Der „Historische Randrundweg“ verortet an dreizehn Standorten ganz unterschiedliche Aspekte der Geschichte Lustenaus. Mit 17 Schautafeln wird auf die Besonderheit von Bauten hingewiesen und auf bedeutende strukturelle Veränderungen aufmerksam gemacht. Ältere Bewohner können mitunter noch selbst Erlebtes Revue passieren lassen. Jüngere Lustenauer hören vielleicht zum ersten Mal von der Oberfahrbrücke und von den Studa, der früheren parkähnlichen Aulandschaft entlang des Rheins.

An einem der heißesten Sommertage dieses Jahres sehnten sich die Radler, nachdem sie die Widnauer Brücke von 1914 hinter sich gelassen hatten, nach dem vereinbarten Einkehrschwung beim Gasthaus Rohr.

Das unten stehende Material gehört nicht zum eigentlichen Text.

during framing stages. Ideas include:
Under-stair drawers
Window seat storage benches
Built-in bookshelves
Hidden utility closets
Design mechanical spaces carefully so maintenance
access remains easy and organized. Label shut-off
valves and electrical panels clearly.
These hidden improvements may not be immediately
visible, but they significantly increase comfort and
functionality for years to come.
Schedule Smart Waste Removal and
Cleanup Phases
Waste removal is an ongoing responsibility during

Allerdings nicht, ohne vorher über die Schicksale jener Menschen zu sprechen, die während der Zeit des Nationalsozialismus verfolgt wurden. Viele von ihnen suchten über oder durch das Rohr zwischen Österreich und der Schweiz, das einen großen Durchmesser aufweist, eine Fluchtmöglichkeit in die Schweiz. Die Gedenktafel am Grenzzaun wurde zum UNO-Jahr der Versöhnung 2009 angebracht.